A cursed girl in a magical universe, two pregnant women with dark secrets, a historic murder and a little puff of gas. These are the subjects that captured the judge’s imaginations at the Australian Book Industry Awards (ABIAs) this year.
Julia Gillard presented the award for Book of the Year to Gold Coast author Jessica Townsend for her runaway hit debut Nevermoor which has already been optioned for a film by 20th Century Fox. Jessica has been dubbed Australia’s J.K. Rowling for her imaginative and adventurous novel about a cursed girl who escapes death. Jessica has previously said the deeply personal book, which took 10 years to write, is a bit “weird”.
“Maybe it’s that weirdness that people connect to,” she told The Daily Edition, on Thursday before the awards ceremony.
Nevermoor: The Trials of Morrigan Crow is the first book in a trilogy which is being published in 25 territories after publishing house Hachette won the English language rights at a bidding war in Frankfurt. The executive producer of Netflix hit The Good Place Drew Goddard will write and produce the big screen version of Nevermoor.
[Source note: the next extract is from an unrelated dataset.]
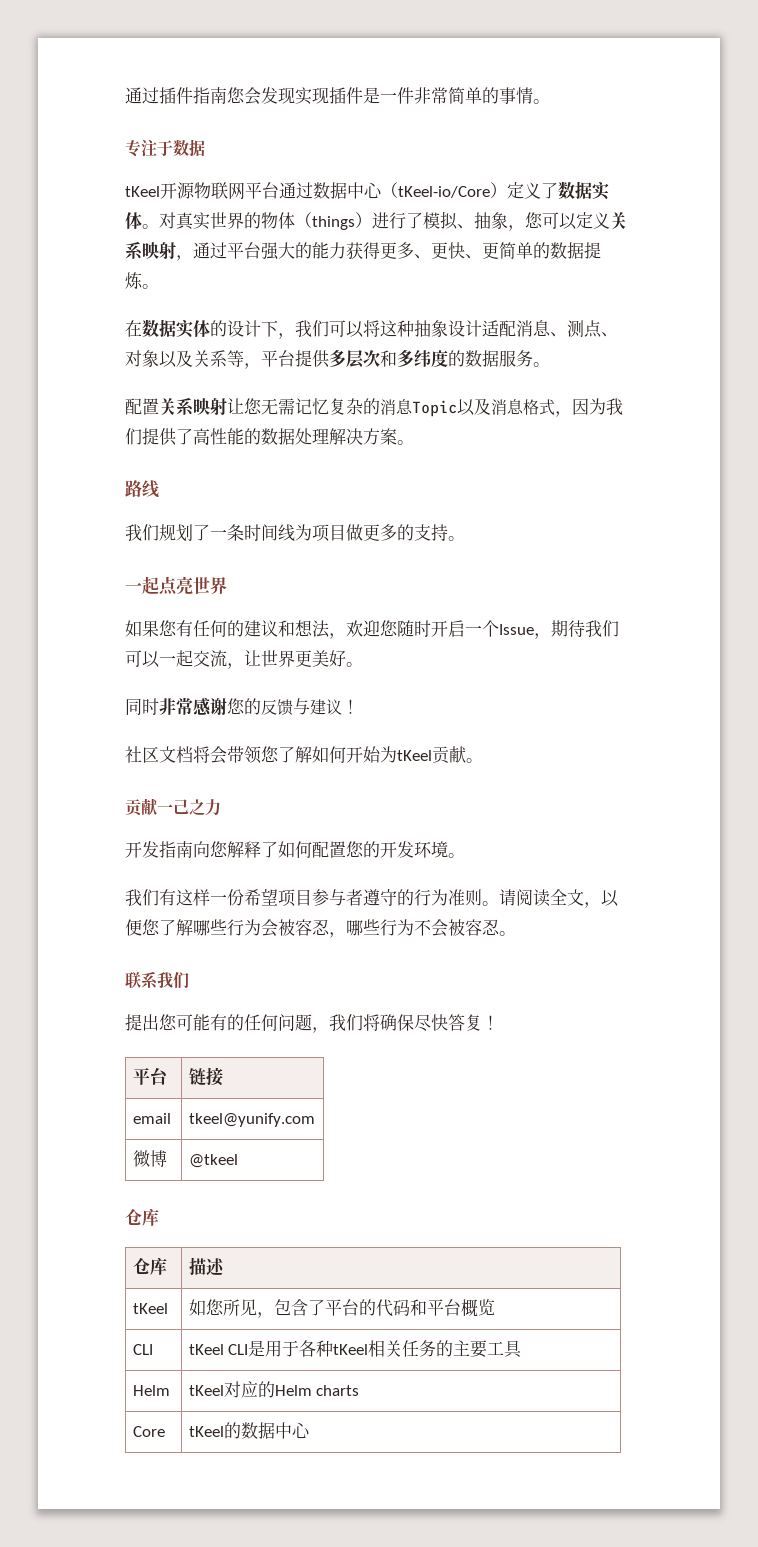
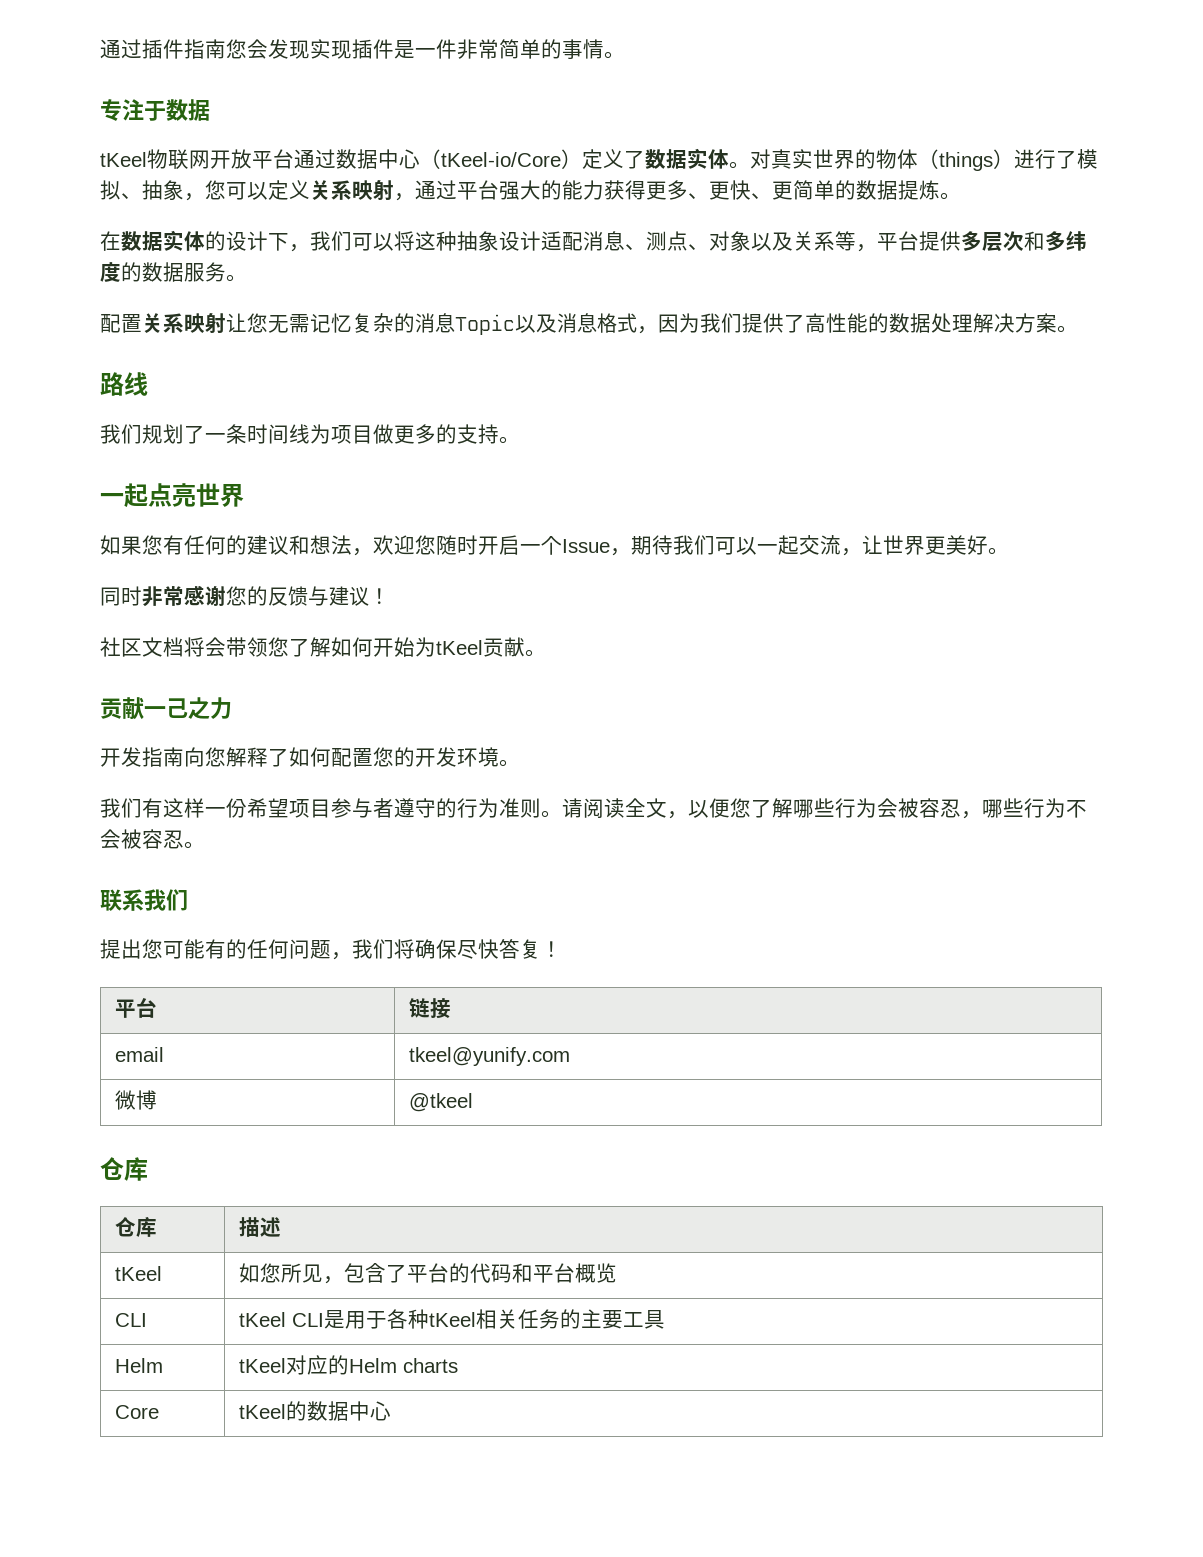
[160,182,245,200] 开源物联网 -> [147,149,252,170] 物联网开放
A thriller by perennial crime writing favourite Michael Robotham, The Secrets She Keeps, won the award for General Fiction Book of the Year while rock icon Jimmy Barnes scooped the prize for the Biography Book of the Year with Working Class Man, the follow-up to his 2016 book Working Class Boy, which took home the ABIA for Biography Book of the Year last year.
Sarah Schmidt’s literary masterpiece See What I Have Done was awarded the title Literary Fiction Book of the Year.
The Australian Women’s Weekly’s editor-at-large Juliet Rieden said Sarah’s reimagining of a real-life double murder case was “not a forensic analysis of the facts, but a bloodbath of the senses.”
Zoe Foster-Blake’s book about a little fart in search of a friend captured the hearts of young readers and the attention of the ABIA judges, who awarded it Children’s Picture Book of the Year.
Earlier this year Zoe announced on Instagram that her little book had “Far(t) outsold all my other far more elegant, grown-up books.”
General Non-fiction Book of the Year was awarded to The Trauma Cleaner: One Woman’s Extraordinary Life in Death, Decay and Disaster by Sarah Krasnostein. In her stunning, sensitive debut, Sarah chronicles the life of Sandra Pankhurst, who was once a husband and father and is now a transgender woman who works as a trauma cleaner who witnesses the most confronting extremes of human misery.
A Field Guide to Australian Birds, produced by CSIRO Publishing, took out the Adult Small Press Book of the Year, while Louise Milligan’s unflinching and highly topical examination of George Pell, Cardinal, earned an honourable mention.
The prize for Illustrated Book of the Year went to Maggie Beer and Professor Ralph Martin’s book about healthy eating, Maggie’s Recipe for Life. The International Book of the Year was awarded to Good Night Stories for Rebel Girls.
An anthology of Australian Young Adult Fiction, Begin, End, Begin: A #LoveOzYA Anthology, featuring work by beloved writers for younger readers Gabrielle Tozer, Jaclyn Moriarty, Will Kostakis and Amie Kaufman was awarded Book of the Year for Older Children (ages 13-plus) and The 91-Storey Treehouse by Andy Griffiths and Terry Denton won Audiobook of the Year.
Nevermoor was also awarded Book of the Year for Younger Children (ages 7 to 13) and The Matt Richell Award for New Writer of the Year at the ABIA ceremony in Sydney on Thursday.
Nevermoor was always short odds to claim the prize, having already won the Book of the Year and Children’s Book of the Year and the Indie Book Awards, Best Children’s Fiction at the Aurealis Awards and The Younger Fiction prize at the Waterstones Children’s Book Prize in the UK.
The ABIA ceremony is a celebration of the connection between the book makers – authors, editors, publishers and book sellers – and the readers they serve. The awards recognise Australia’s best and best-loved writers.
More than 100 representatives from the bookselling and publishing industry vote on the shortlist, that then goes to an expert panel that makes the final decision.
Award chairs Louise Sherwin-Star and Greg Bain said in a statement Australian publishing is in a “golden age”.
“This is reflected in this year’s shortlist of books Australian readers will love,” they said.